- **WORK ORDER**
Search the records for the string "Agustus", then copy each line where it appears.
-------- RECORDS TO PROCESS
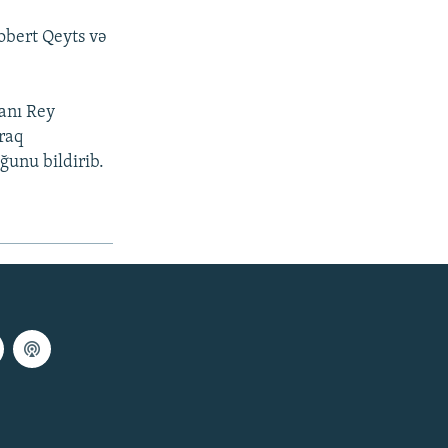
obert Qeyts və
anı Rey
İraq
ğunu bildirib.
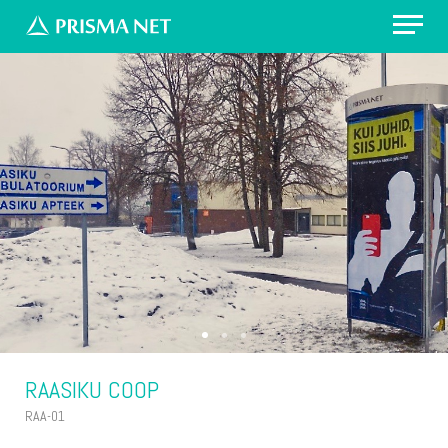
Erilahendus: värvikirevad prügikastid
Välireklaam Valimisteks
Vaata asukohti
Küsi pakkumist
RAASIKU COOP
RAA-01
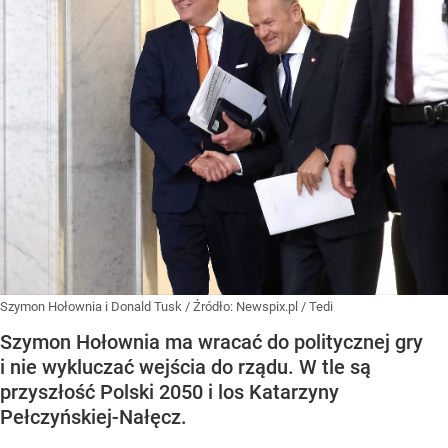
Szymon Hołownia i Donald Tusk
/ Źródło:
Newspix.pl
/
Tedi
Szymon Hołownia ma wracać do politycznej gry
i nie wykluczać wejścia do rządu. W tle są
przyszłość Polski 2050 i los Katarzyny
Pełczyńskiej-Nałęcz.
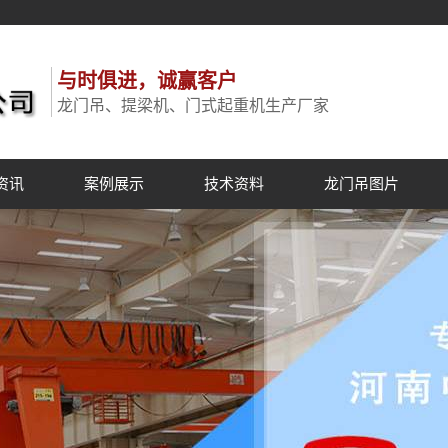
与时俱进，诚赢客户
龙门吊、提梁机、门式起重机生产厂家
资讯
案例展示
技术资料
龙门吊图片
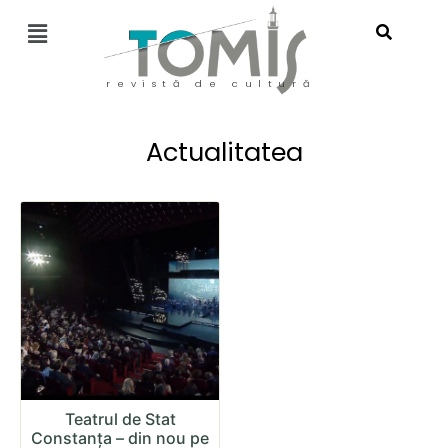
revistă de cultură
Actualitatea
Teatrul de Stat
Constanța – din nou pe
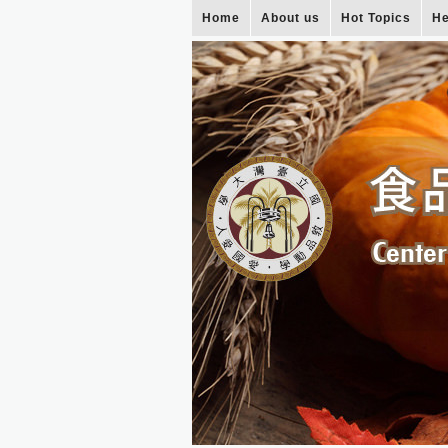
Home
About us
Hot Topics
He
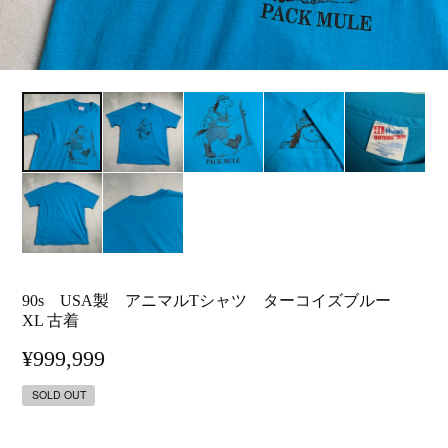
90s USA製 アニマルTシャツ ターコイズブルー
XL 古着
¥999,999
SOLD OUT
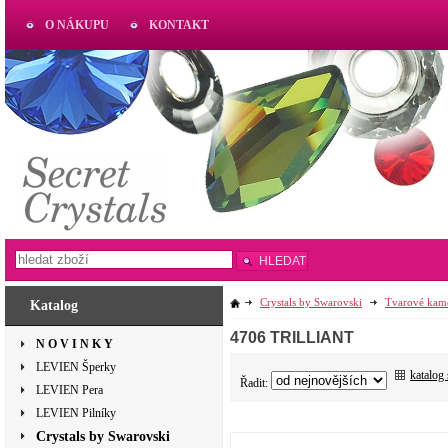
O NÁKUPU
KONTAKT
AKTUAL
www.aktual-koralky.cz
HLEDAT
Crystals by Swarovski
Tvarové kam
Katalog
4706 TRILLIANT
N O V I N K Y
LEVIEN Šperky
katalog
Řadit:
LEVIEN Pera
LEVIEN Pilníky
Crystals by Swarovski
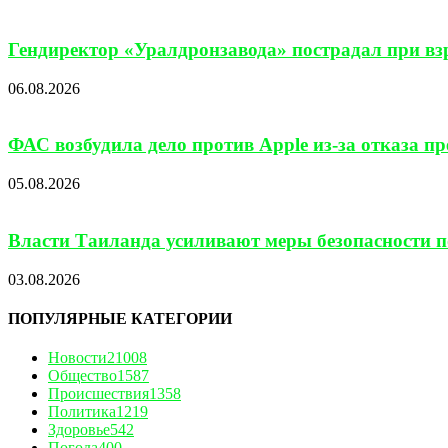
Гендиректор «Уралдронзавода» пострадал при взр
06.08.2026
ФАС возбудила дело против Apple из-за отказа п
05.08.2026
Власти Таиланда усиливают меры безопасности по
03.08.2026
ПОПУЛЯРНЫЕ КАТЕГОРИИ
Новости
21008
Общество
1587
Происшествия
1358
Политика
1219
Здоровье
542
Погода
400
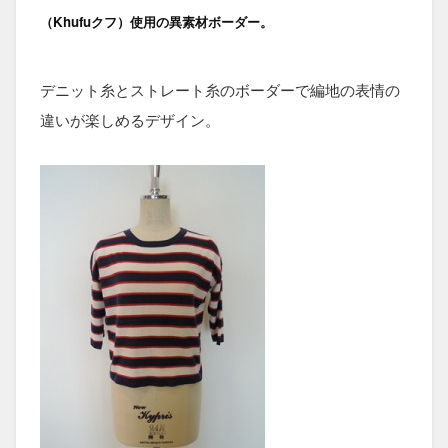
（Khufuクフ）使用の異素材ボーダー。
デニット糸とストレート糸のボーダーで編地の表情の
違いが楽しめるデザイン。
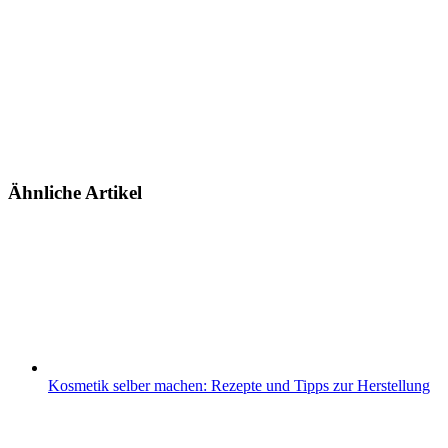
Ähnliche Artikel
Kosmetik selber machen: Rezepte und Tipps zur Herstellung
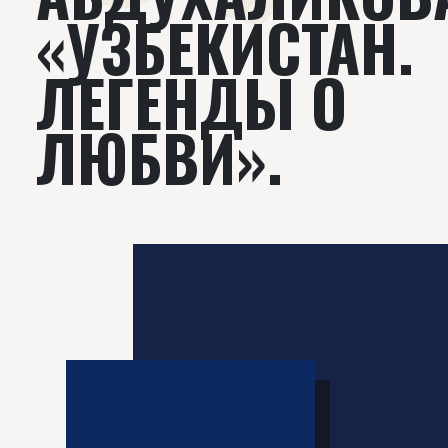
«УЗБЕКИСТАН.
ЛЕГЕНДЫ О
ЛЮБВИ».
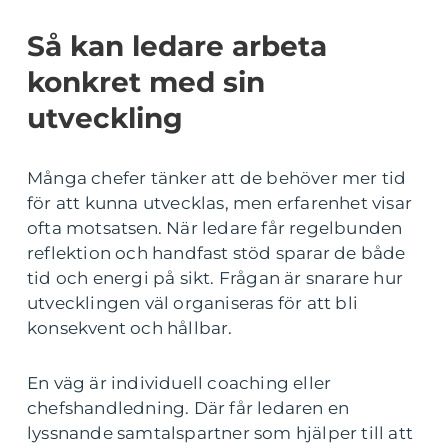
Så kan ledare arbeta
konkret med sin
utveckling
Många chefer tänker att de behöver mer tid
för att kunna utvecklas, men erfarenhet visar
ofta motsatsen. När ledare får regelbunden
reflektion och handfast stöd sparar de både
tid och energi på sikt. Frågan är snarare hur
utvecklingen väl organiseras för att bli
konsekvent och hållbar.
En väg är individuell coaching eller
chefshandledning. Där får ledaren en
lyssnande samtalspartner som hjälper till att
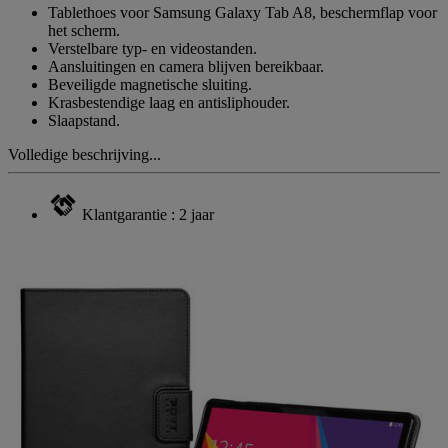
Tablethoes voor Samsung Galaxy Tab A8, beschermflap voor
het scherm.
Verstelbare typ- en videostanden.
Aansluitingen en camera blijven bereikbaar.
Beveiligde magnetische sluiting.
Krasbestendige laag en antisliphouder.
Slaapstand.
Volledige beschrijving...
Klantgarantie : 2 jaar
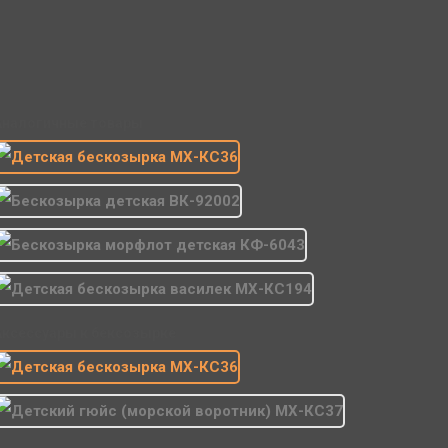
Рассчитываем стоимость доставки...
Точная стоимость доставки в корзине при оформлении заказа.
Почта
Доставка Почтой России
Рассчитываем стоимость доставки...
Точная стоимость доставки в корзине при оформлении заказа.
Аналогичные товары
Аксессуары к бексозырке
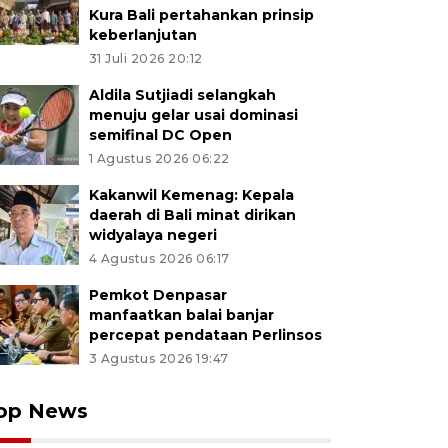
Kura Bali pertahankan prinsip
keberlanjutan
31 Juli 2026 20:12
Aldila Sutjiadi selangkah
menuju gelar usai dominasi
semifinal DC Open
1 Agustus 2026 06:22
Kakanwil Kemenag: Kepala
daerah di Bali minat dirikan
widyalaya negeri
4 Agustus 2026 06:17
Pemkot Denpasar
manfaatkan balai banjar
percepat pendataan Perlinsos
3 Agustus 2026 19:47
op News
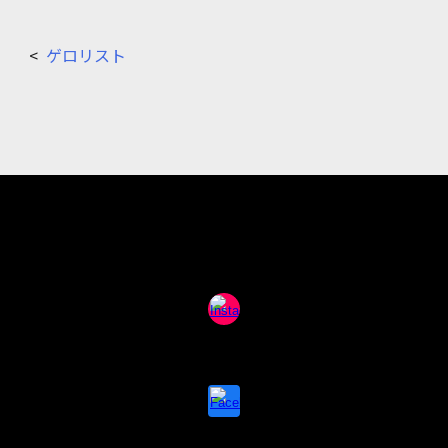
<
ゲロリスト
----------------
- **ANSWER TO THIS EXERCISE**
1 Agustus 2026 06:22
4 Agustus 2026 06:17
3 Agustus 2026 19:47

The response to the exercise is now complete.